**Required work:**
If a line in the entries below includes "Felícita", show that line.
========
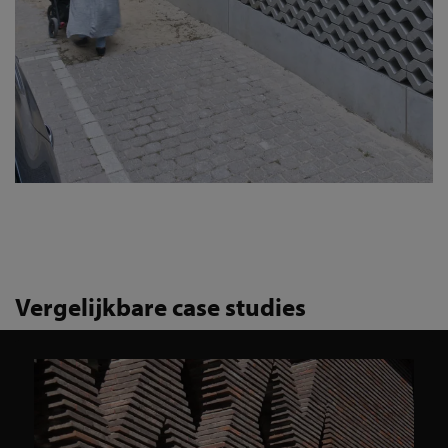
Vergelijkbare case studies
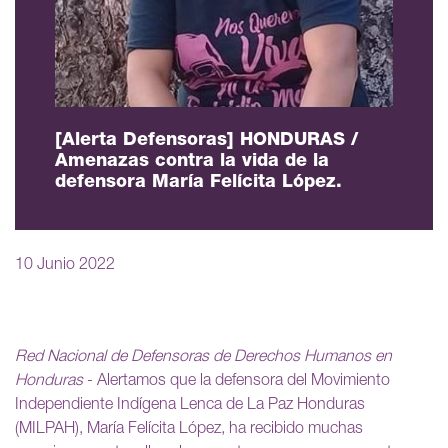
[Alerta Defensoras] HONDURAS /
Amenazas contra la vida de la
defensora María Felícita López.
10 Junio 2022
Red Nacional de Defensoras de Derechos Humanos en
Honduras
- Alertamos que la defensora del Movimiento
Independiente Indígena Lenca de La Paz Honduras
(MILPAH), María Felícita López, ha recibido muchas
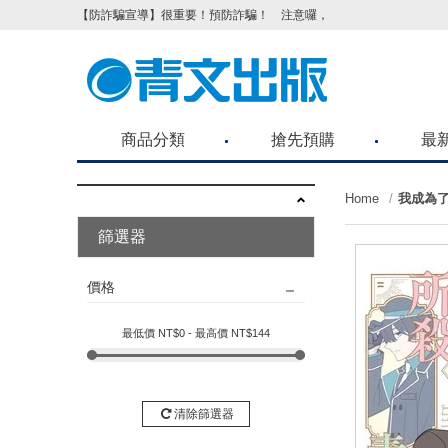
【防詐騙宣導】很重要！預防詐騙！ 注意囉，不要被騙了！請各位
商品分類
搶先預購
最
Home
我成為
篩選器
價格
最低價 NT$
0
- 最高價 NT$
144
清除篩選器
next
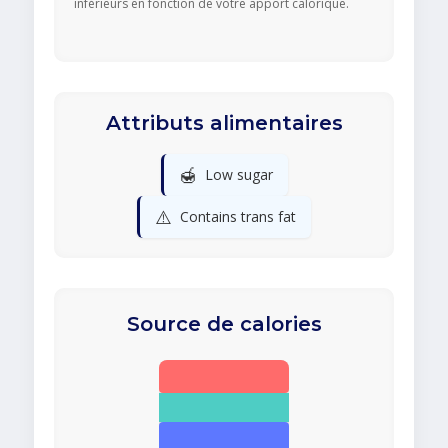
inférieurs en fonction de votre apport calorique.
Attributs alimentaires
🍯
Low sugar
⚠️
Contains trans fat
Source de calories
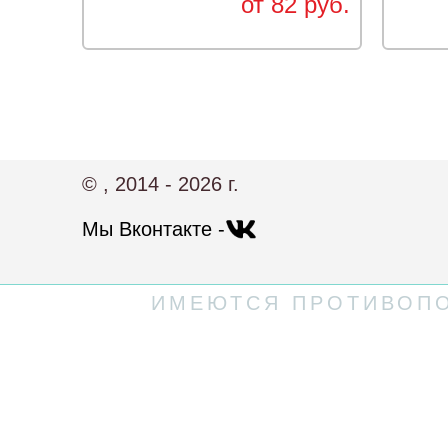
от 82 руб.
© , 2014 - 2026 г.
Мы Вконтакте -
ИМЕЮТСЯ ПРОТИВОПО
Политика конфиденциальности
Пользовательское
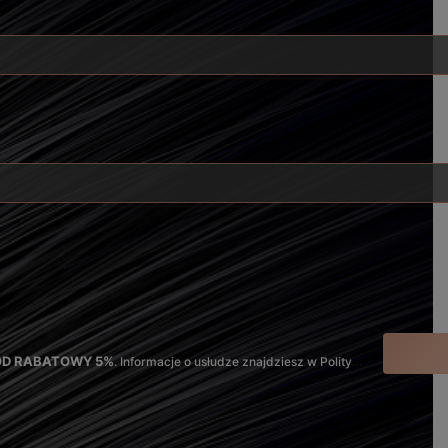
KOD RABATOWY 5%
. Informacje o usłudze znajdziesz w Polityce Prywatności oraz Regulaminie.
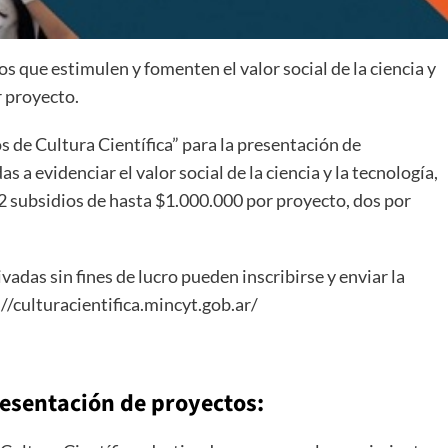
s que estimulen y fomenten el valor social de la ciencia y
r proyecto.
 de Cultura Científica” para la presentación de
 a evidenciar el valor social de la ciencia y la tecnología,
12 subsidios de hasta $1.000.000 por proyecto, dos por
ivadas sin fines de lucro pueden inscribirse y enviar la
//culturacientifica.mincyt.gob.ar/
esentación de proyectos:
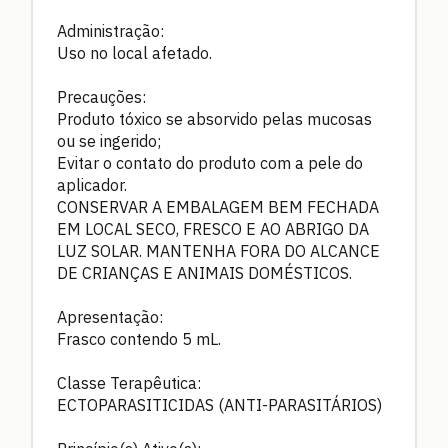
Administração:
Uso no local afetado.
Precauções:
Produto tóxico se absorvido pelas mucosas
ou se ingerido;
Evitar o contato do produto com a pele do
aplicador.
CONSERVAR A EMBALAGEM BEM FECHADA
EM LOCAL SECO, FRESCO E AO ABRIGO DA
LUZ SOLAR. MANTENHA FORA DO ALCANCE
DE CRIANÇAS E ANIMAIS DOMÉSTICOS.
Apresentação:
Frasco contendo 5 mL.
Classe Terapêutica:
ECTOPARASITICIDAS (ANTI-PARASITÁRIOS)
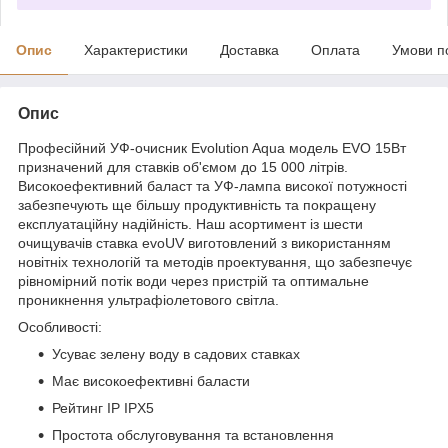
Опис
Характеристики
Доставка
Оплата
Умови п
Опис
Професійний УФ-очисник Evolution Aqua модель EVO 15Вт
призначений для ставків об'ємом до 15 000 літрів.
Високоефективний баласт та УФ-лампа високої потужності
забезпечують ще більшу продуктивність та покращену
експлуатаційну надійність. Наш асортимент із шести
очищувачів ставка evoUV виготовлений з використанням
новітніх технологій та методів проектування, що забезпечує
рівномірний потік води через пристрій та оптимальне
проникнення ультрафіолетового світла.
Особливості:
Усуває зелену воду в садових ставках
Має високоефективні баласти
Рейтинг IP IPX5
Простота обслуговування та встановлення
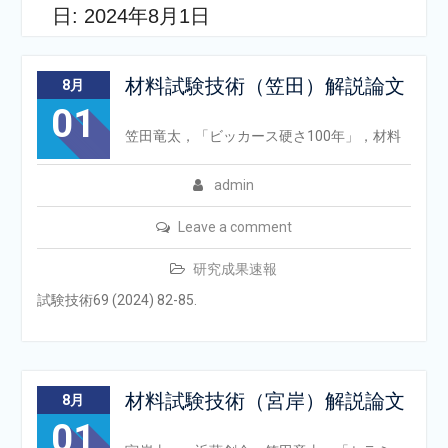
日:
2024年8月1日
材料試験技術（笠田）解説論文
8月
01
笠田竜太，「ビッカース硬さ100年」，材料
admin
Leave a comment
研究成果速報
試験技術69 (2024) 82-85.
材料試験技術（宮岸）解説論文
8月
01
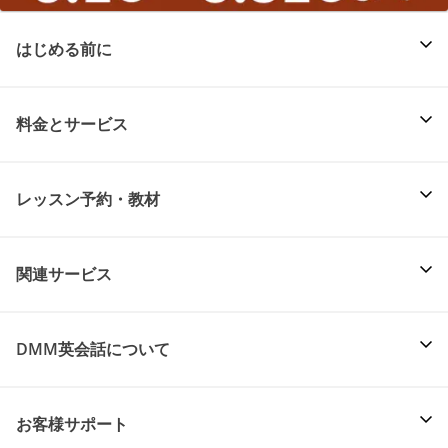
はじめる前に
料金とサービス
レッスン予約・教材
関連サービス
DMM英会話について
お客様サポート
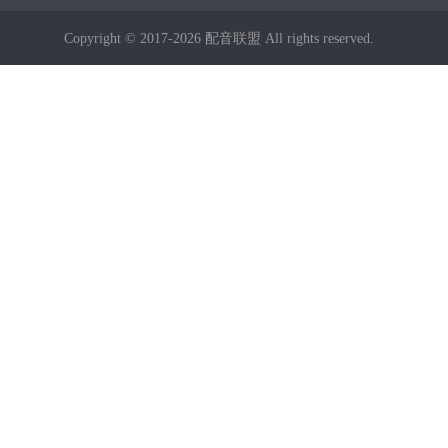
Copyright © 2017-2026 配音联盟 All rights reserved.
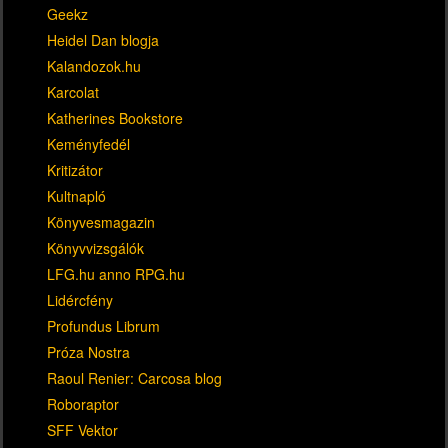
Geekz
Heidel Dan blogja
Kalandozok.hu
Karcolat
Katherines Bookstore
Keményfedél
Kritizátor
Kultnapló
Könyvesmagazin
Könyvvizsgálók
LFG.hu anno RPG.hu
Lidércfény
Profundus Librum
Próza Nostra
Raoul Renier: Carcosa blog
Roboraptor
SFF Vektor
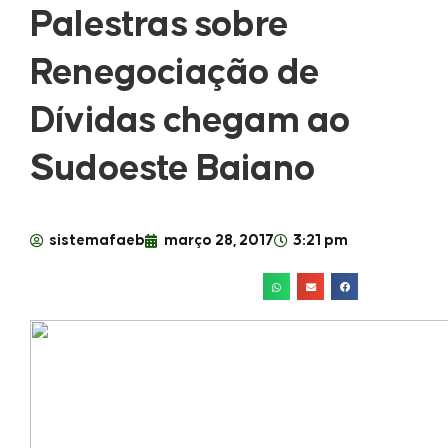
Palestras sobre
Renegociação de
Dívidas chegam ao
Sudoeste Baiano
sistemafaeb
março 28, 2017
3:21 pm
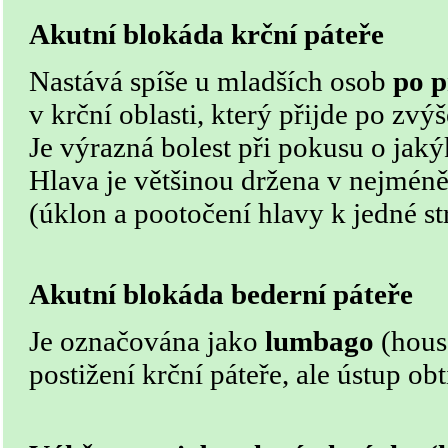
Akutní blokáda krční páteře
Nastává spíše u mladších osob
po 
v krční oblasti, který přijde po zvýš
Je výrazná bolest při pokusu o jak
Hlava je většinou držena v nejméně
(úklon a pootočení hlavy k jedné st
Akutní blokáda bederní páteře
Je označována jako
lumbago
(hous
postižení krční páteře, ale ústup obt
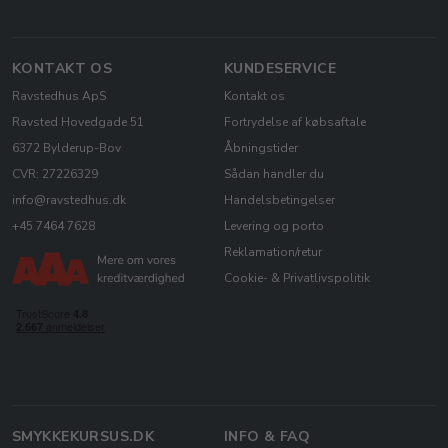
KONTAKT OS
KUNDESERVICE
Ravstedhus ApS
Kontakt os
Ravsted Hovedgade 51
Fortrydelse af købsaftale
6372 Bylderup-Bov
Åbningstider
CVR: 27226329
Sådan handler du
info@ravstedhus.dk
Handelsbetingelser
+45 7464 7628
Levering og porto
Reklamation/retur
Cookie- & Privatlivspolitik
SMYKKEKURSUS.DK
INFO & FAQ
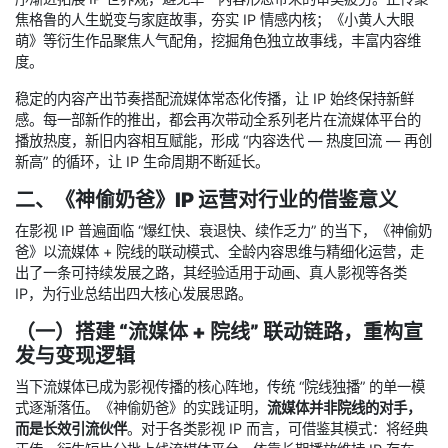
焦格鲁的人生蜕变与家庭故事，夯实 IP 情感内核；《小黄人大眼
萌》等衍生作品聚焦人气配角，挖掘角色独立故事线，丰富内容维
度。
稳定的内容产出节奏搭配流媒体常态化传播，让 IP 始终保持新鲜
感。每一部新作的推出，都会再次带动全系列老片在流媒体平台的
播放热度，新旧内容相互赋能，形成 “内容迭代 — 热度回流 — 再创
新高” 的循环，让 IP 生命周期不断延长。
二、《神偷奶爸》IP 运营对行业的借鉴意义
在影视 IP 普遍面临 “爆红快、衰退快、续作乏力” 的当下，《神偷奶
爸》以流媒体 + 院线的联动模式、全龄内容思维与精细化运营，走
出了一条可持续发展之路，其经验适用于动画、真人影视等各类
IP，为行业总结出四大核心发展思路。
（一）搭建 “流媒体 + 院线” 联动链路，重构宣
发与变现逻辑
当下流媒体已成为影视传播的核心阵地，传统 “院线独播” 的单一模
式逐渐落伍。《神偷奶爸》的实践证明，
流媒体并非院线的对手，
而是长效引流伙伴
。对于各类影视 IP 而言，可借鉴其模式：将经典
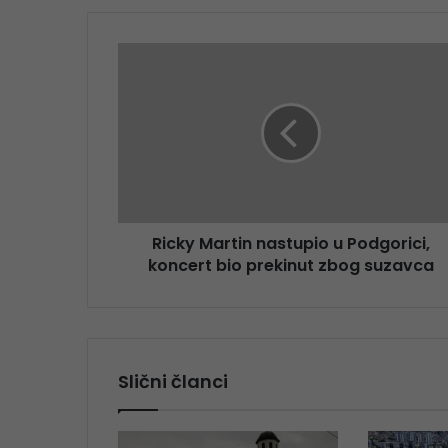
Ricky Martin nastupio u Podgorici,
koncert bio prekinut zbog suzavca
Slični članci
========
**Answer:**
defensora María Felícita López.
(MILPAH), María Felícita López, ha recibido muchas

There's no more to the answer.